— Texto para leitura —
Passados 88 anos de sua morte, Lima Barreto, mais do que nunca está vivo e presente na mente e no coração dos estudiosos da Literatura Brasileira, porque fez do seu ofício de escritor, por escolha pessoal, um instrumento de libertação do seu povo. Era a maneira, como um menino pobre, mulato, que vivia no subúrbio da capital, segregado com outras minorias, podia contribuir para compreensão de seu tempo. Lima Barreto tinha um amor infinito pelo trabalho intelectual, uma paixão sem limites por qualquer forma de saber e a vontade férrea de servir ao seu povo como um grande escritor, diz-nos Lopes. A idéia de escrever, compreender o mundo, interpretá-lo à sua maneira e tentar transformá-lo, o seduzia como uma musa encantada, fazendo-o viver só para isso. Talvez tenha sido isso que o manteve vivo por muito tempo. Tudo na vida de Lima Barreto foi emblemático, intenso e aterrador. Sua vida é a síntese de uma época, onde forças profundamente antagônicas lutam para sobreviver numa avassaladora ética darwiniana. Momentos de grandes transformações políticas, culturais, econômicas abundam e investem no imaginário do brasileiro e principalmente do carioca do final do século XIX e início do século XX. Entre a agonia do Império que já se fazia moribundo entre as forças vivas da sociedade e o nascedouro da República como o mais pertinente engajamento político da modernidade, vive Lima Barreto, fazendo de sua literatura um instrumento para separar o joio do trigo, num momento em que todos fazem de tudo para crer que a República é uma nova aurora para todos. Mas, como em outras mudanças políticas, essa visão se mostrou falaciosa e descomunalmente segregadora em que só ganharam aqueles que estavam muito próximos do poder. Os demais deram o sangue na construção da nova sociedade carioca, mas não participaram das suas regalias. Pelo contrário, muitos nem sabiam muito bem o que estava acontecendo, tal era a distância entre o verdadeiro ideário republicano e seus executores e o povo como sustentáculo político.

— Registros de dados —
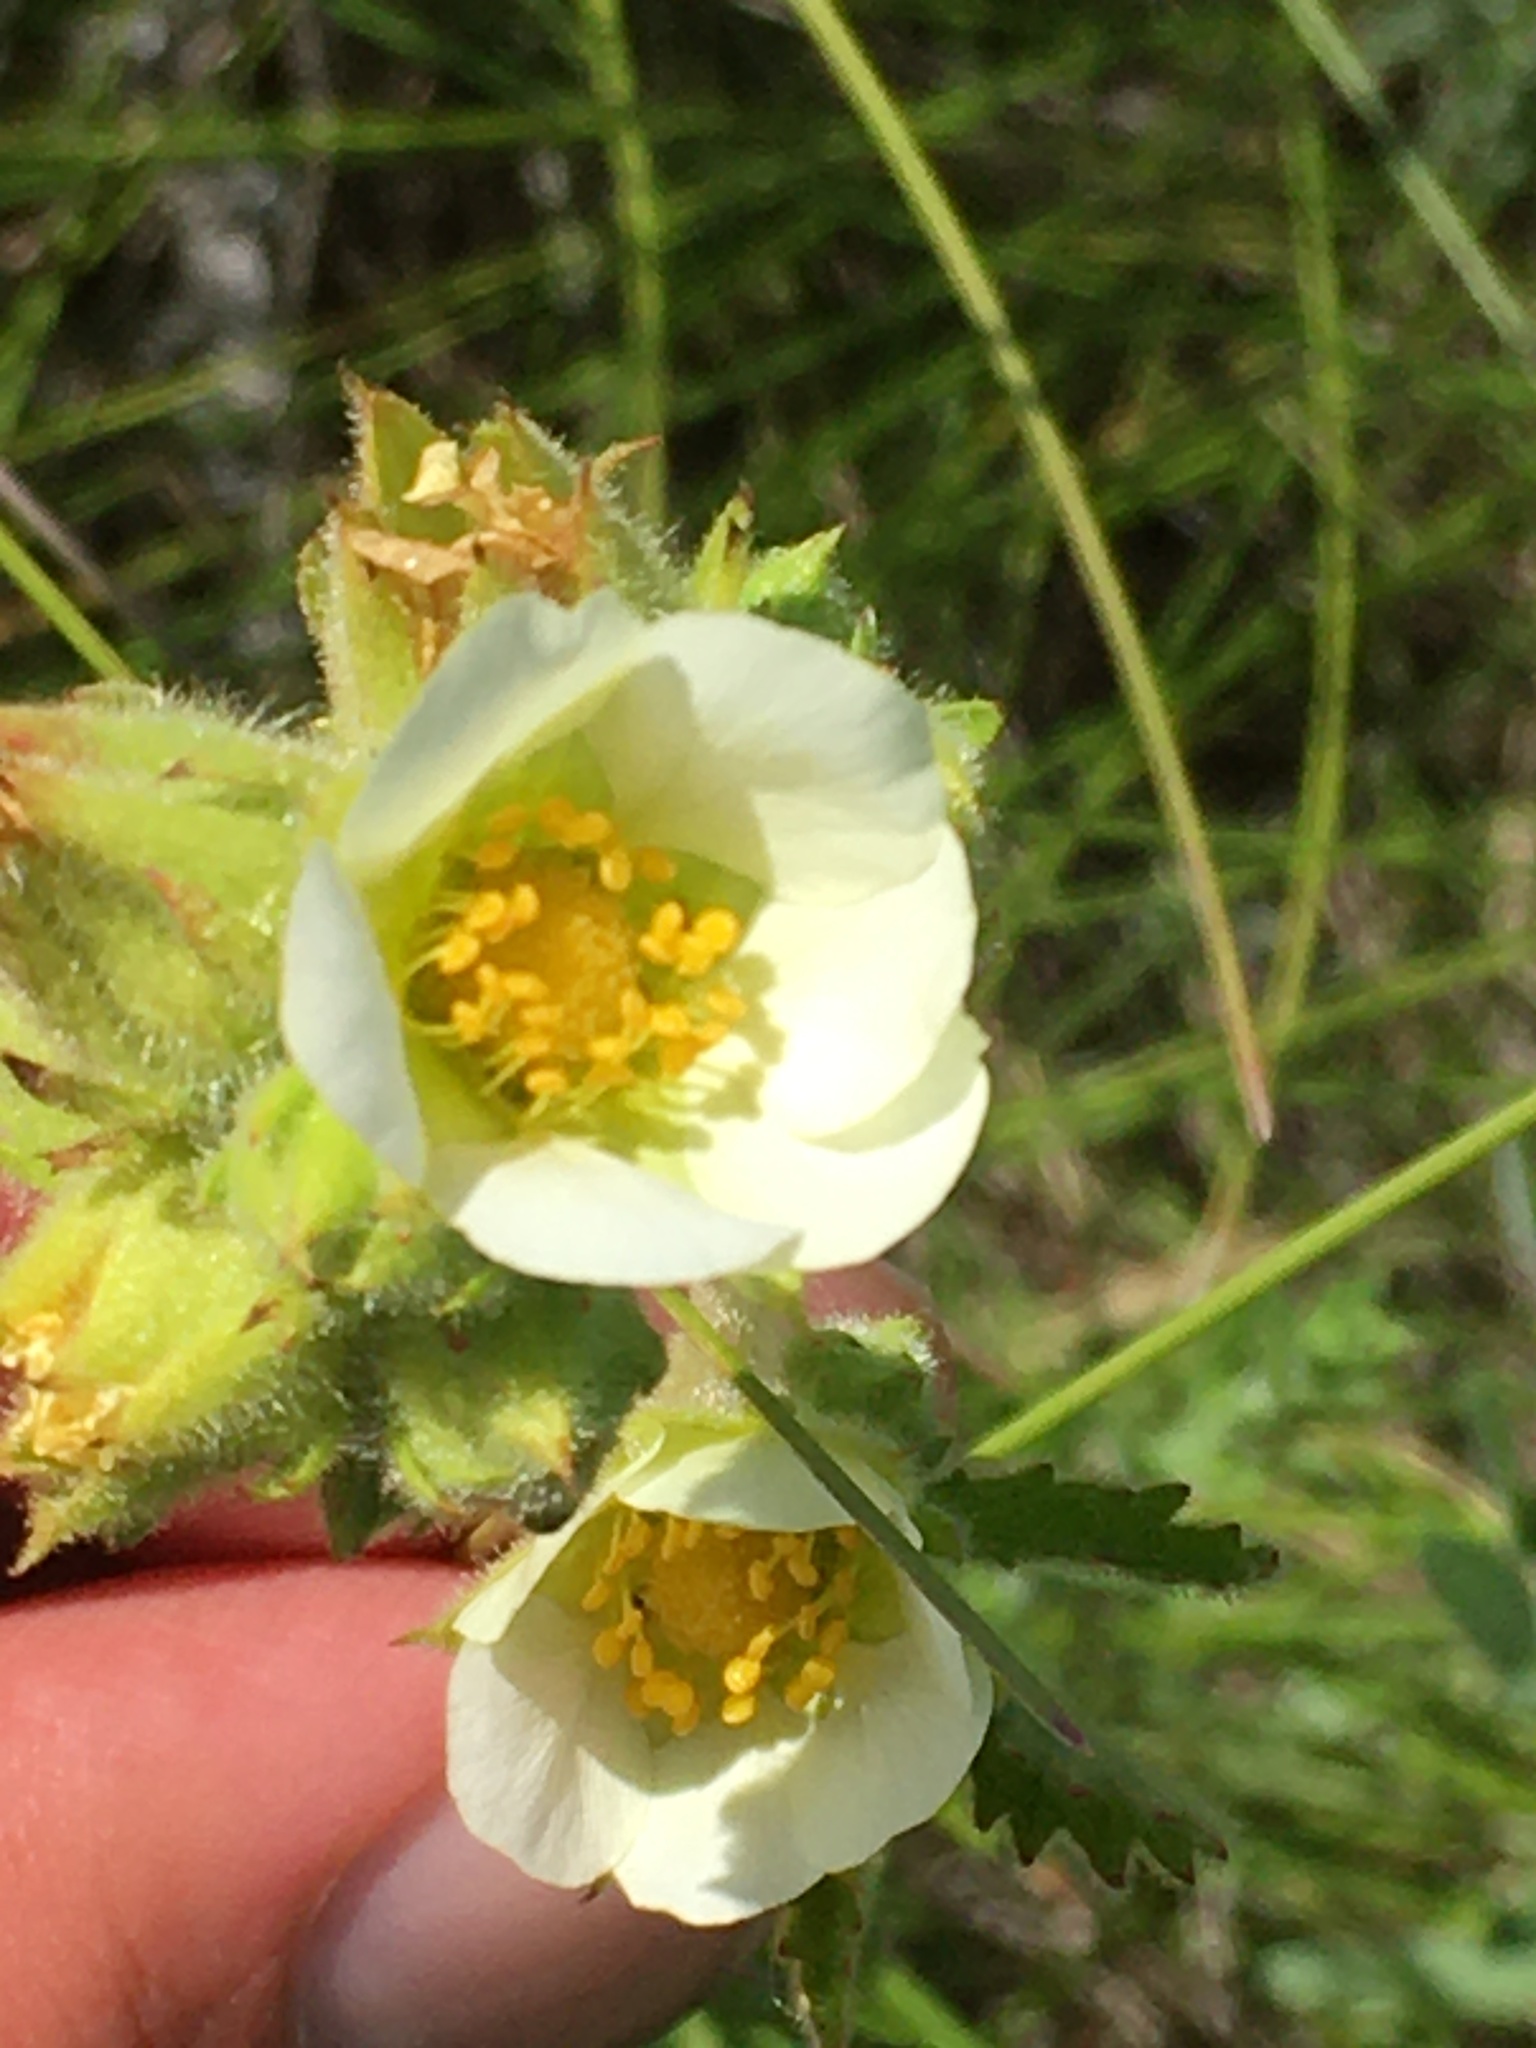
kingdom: Plantae
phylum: Tracheophyta
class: Magnoliopsida
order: Rosales
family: Rosaceae
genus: Drymocallis
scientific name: Drymocallis arguta
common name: Tall cinquefoil
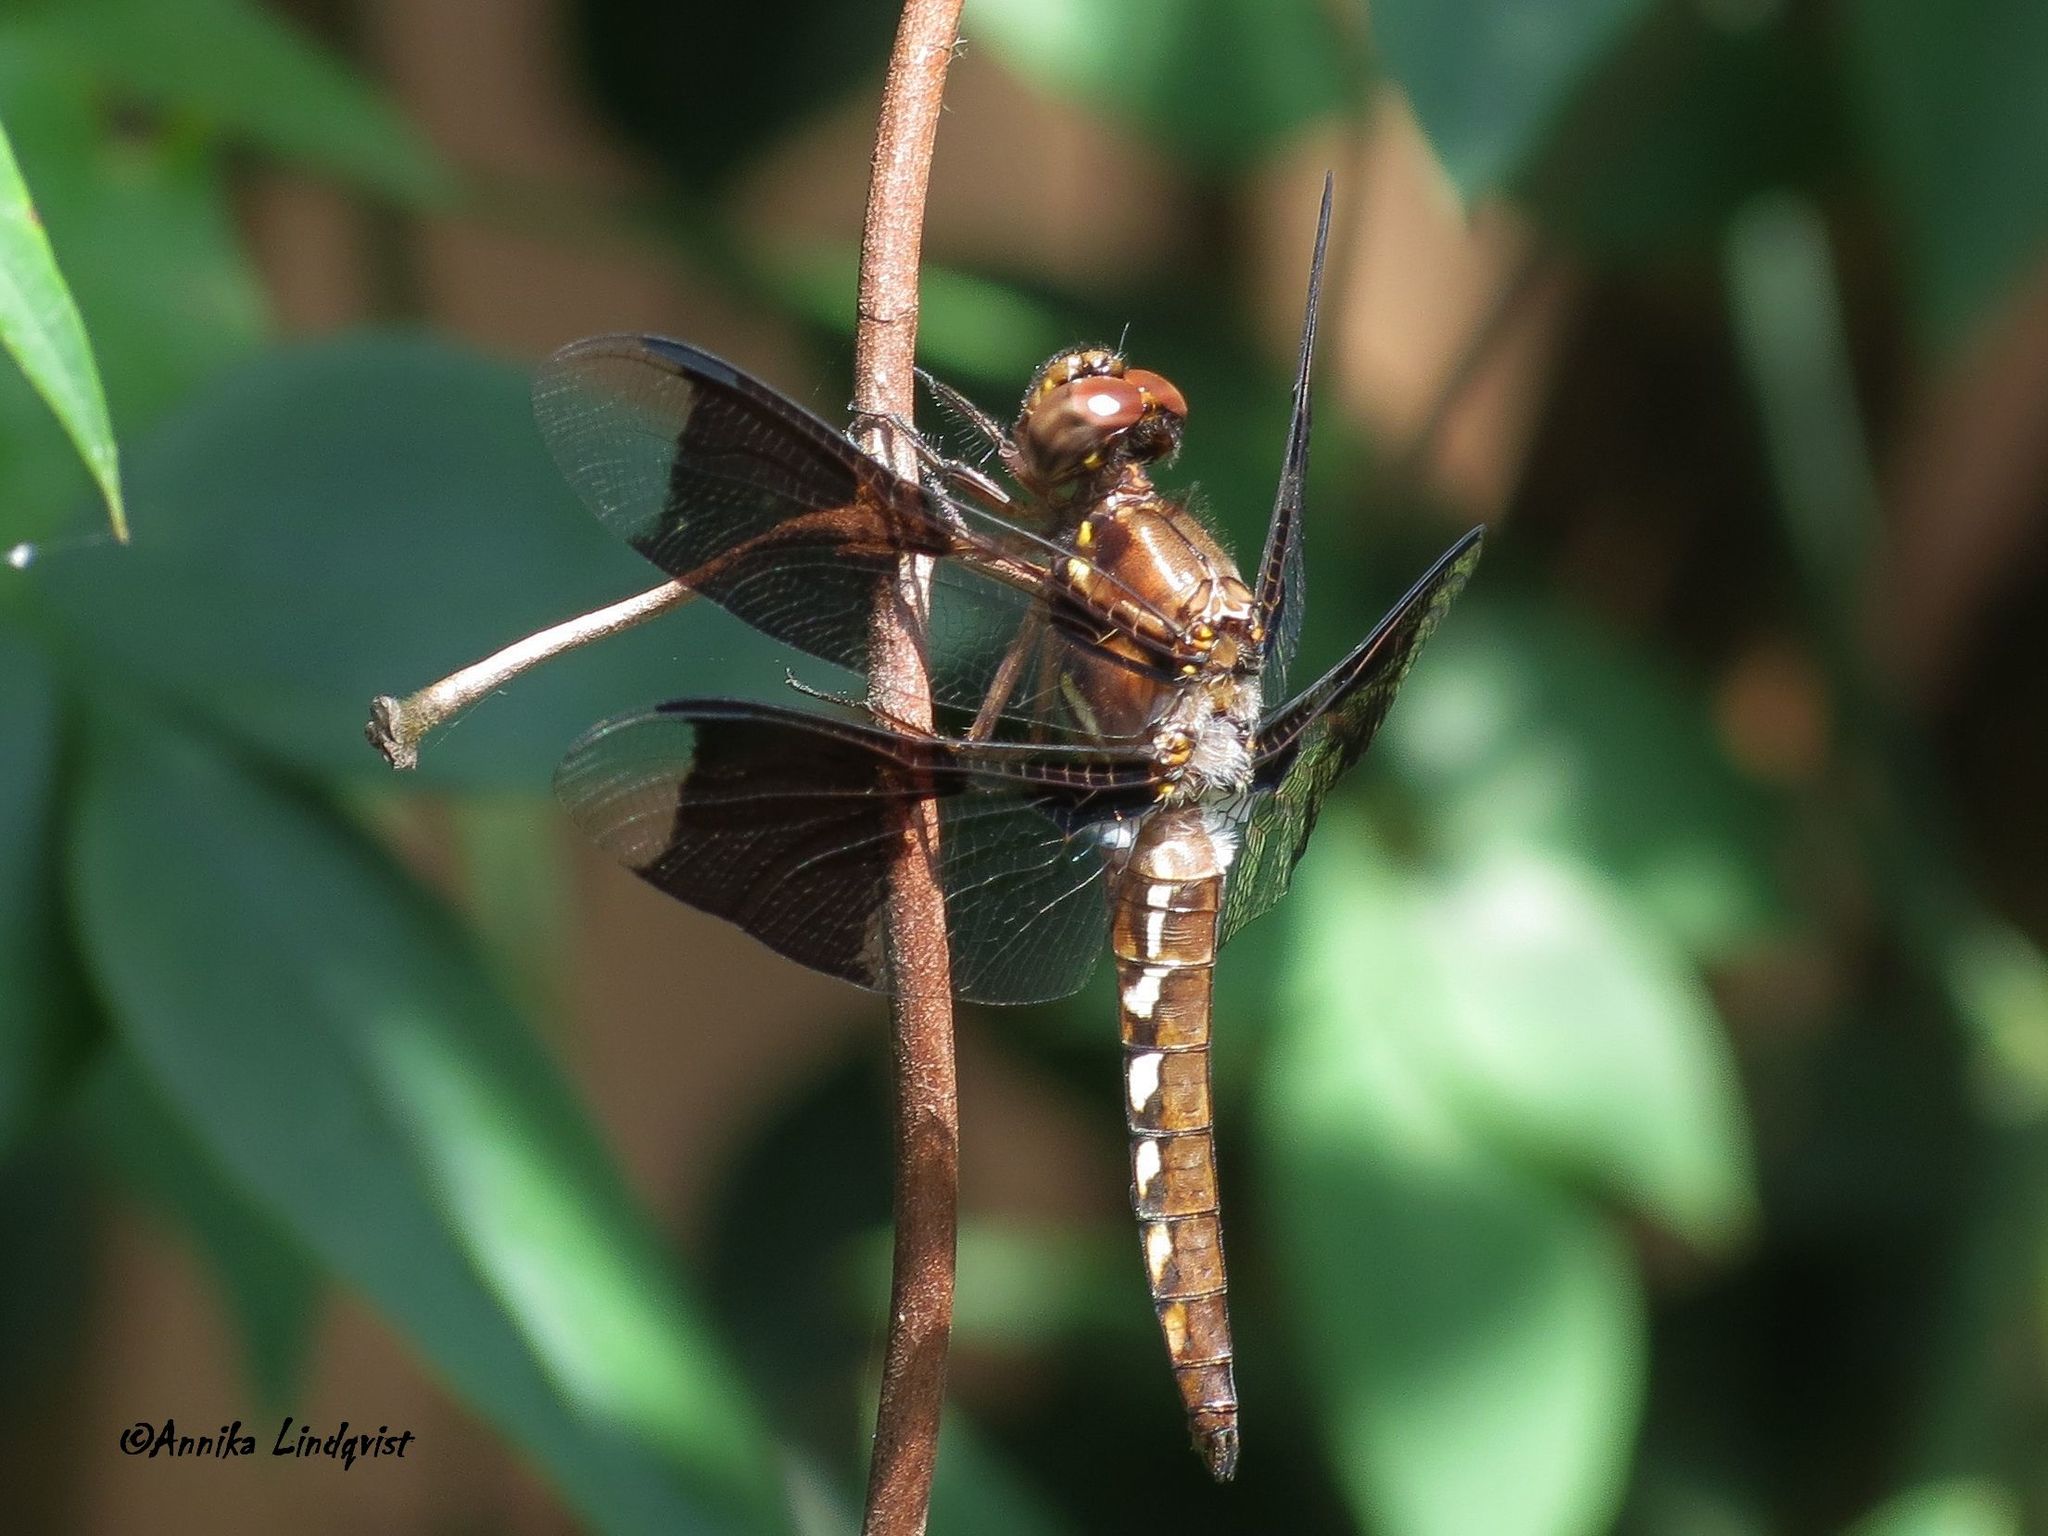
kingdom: Animalia
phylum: Arthropoda
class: Insecta
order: Odonata
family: Libellulidae
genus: Plathemis
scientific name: Plathemis lydia
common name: Common whitetail
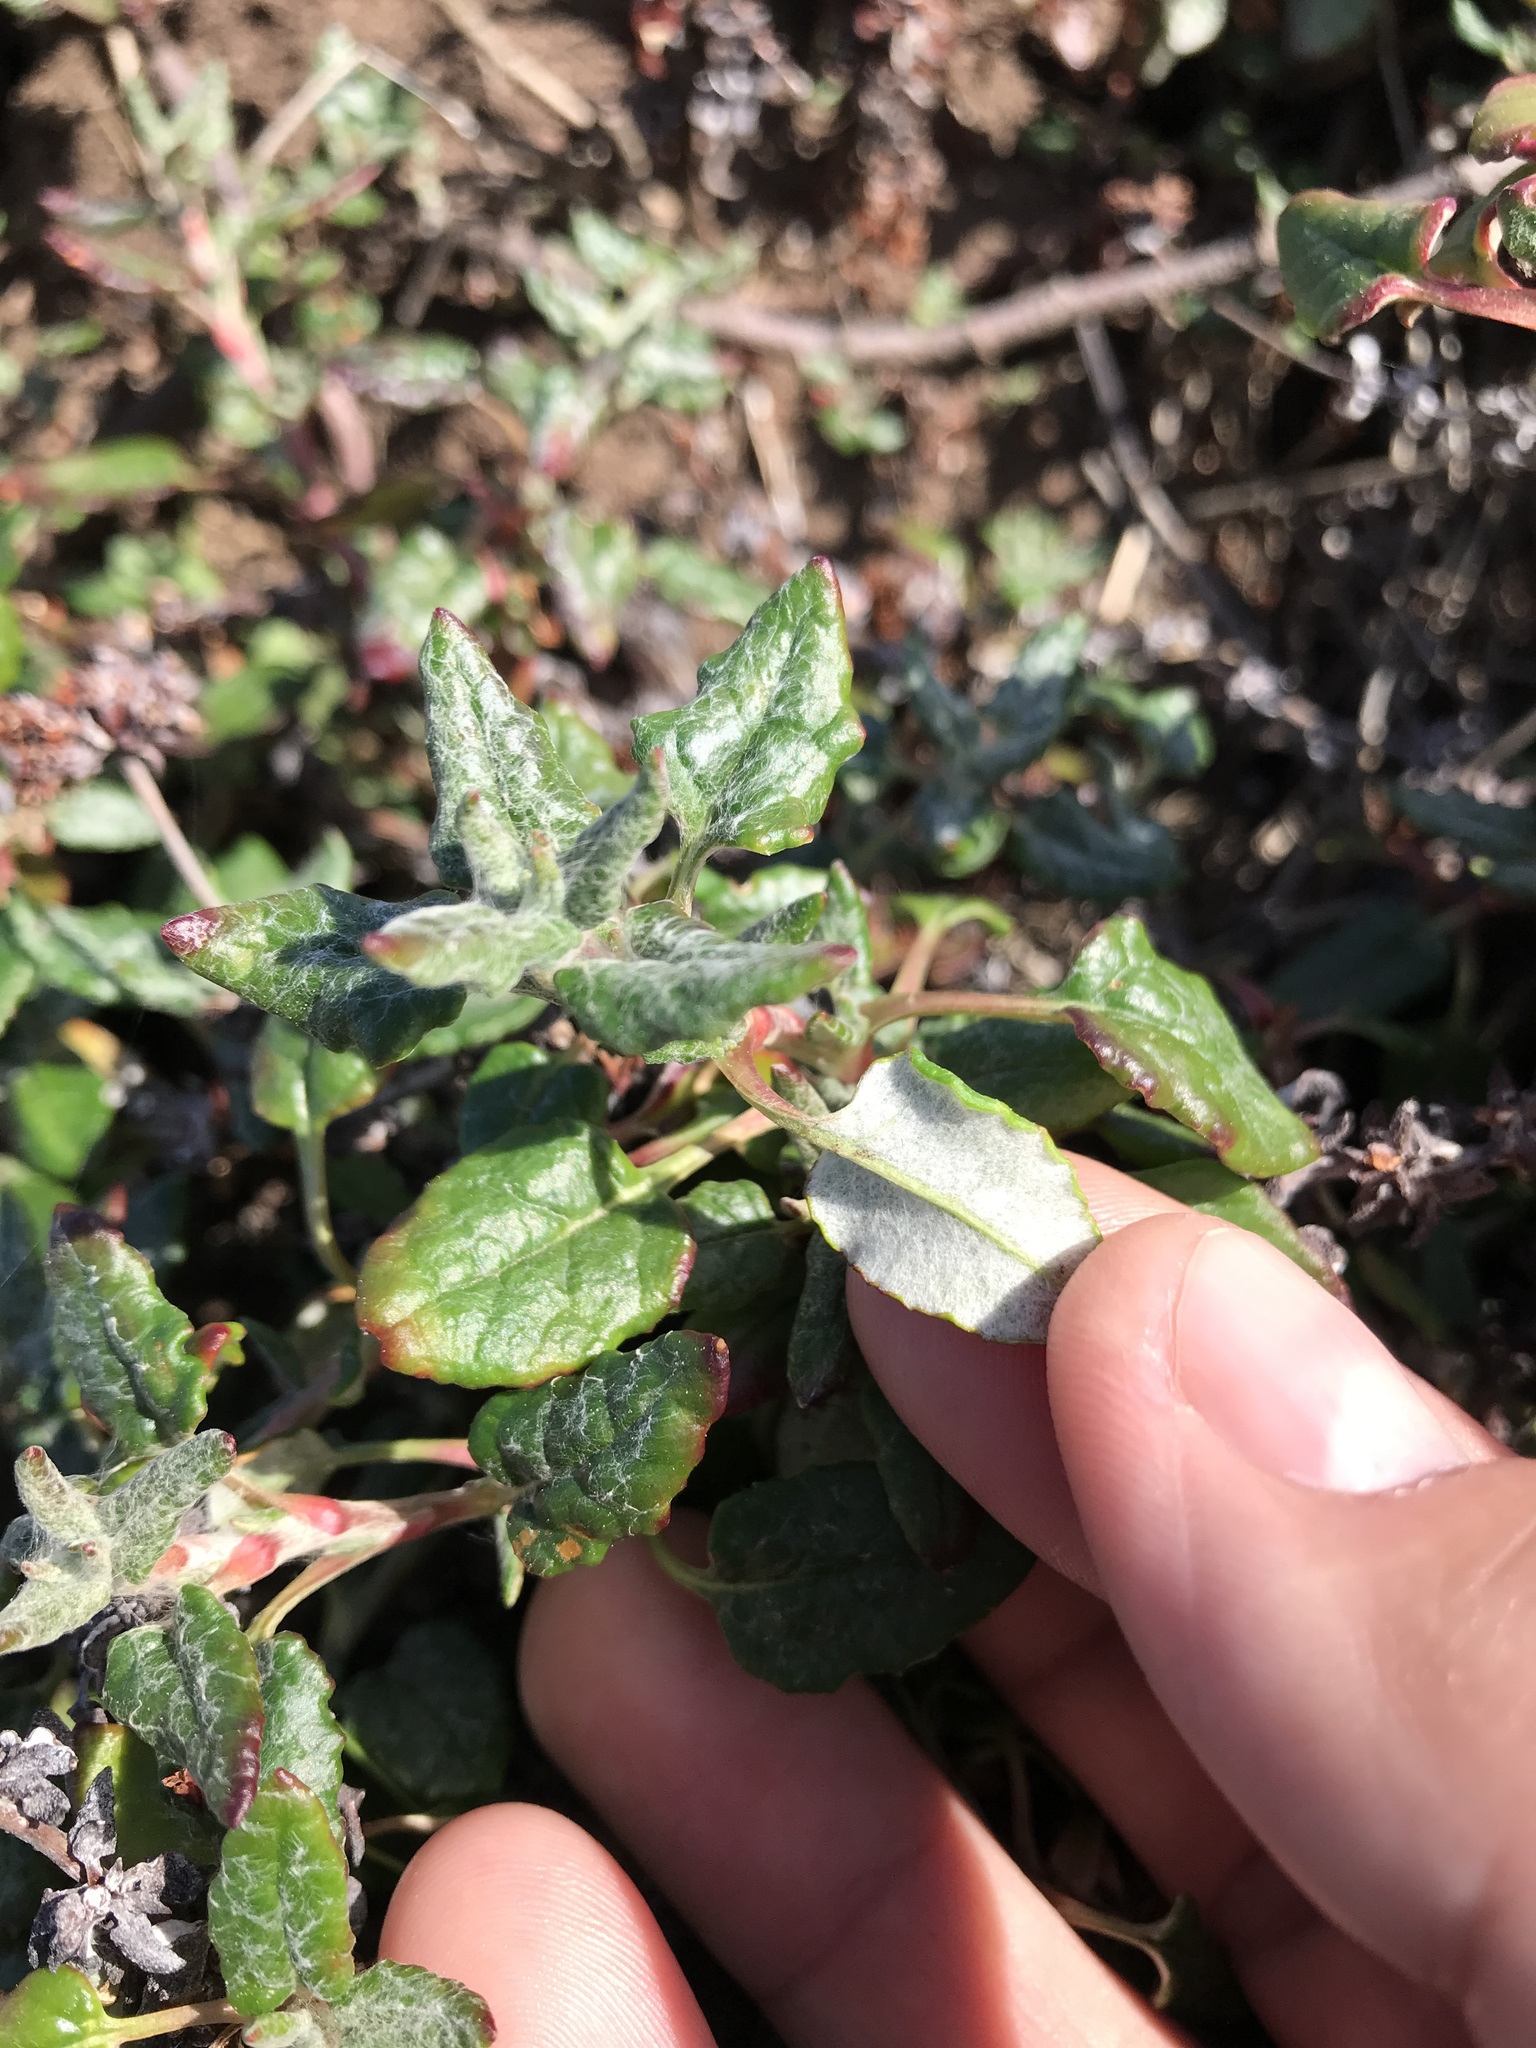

— Tarefa a realizar —
Indique se cada afirmação a seguir concorda com o texto sobre Lima Barreto, respondendo sim ou não e citando entre aspas, sem alteração, as palavras do texto que decidem a resposta.
1. Lima Barreto morreu há 88 anos.
2. Lima Barreto foi um menino rico que morava no centro da capital.
3. A República trouxe vantagens iguais para toda a população.
Responda com base somente no texto.

— Resolução do exercício —
1. Sim: "Passados 88 anos de sua morte".
2. Não: "um menino pobre, mulato, que vivia no subúrbio da capital".
3. Não: "só ganharam aqueles que estavam muito próximos do poder".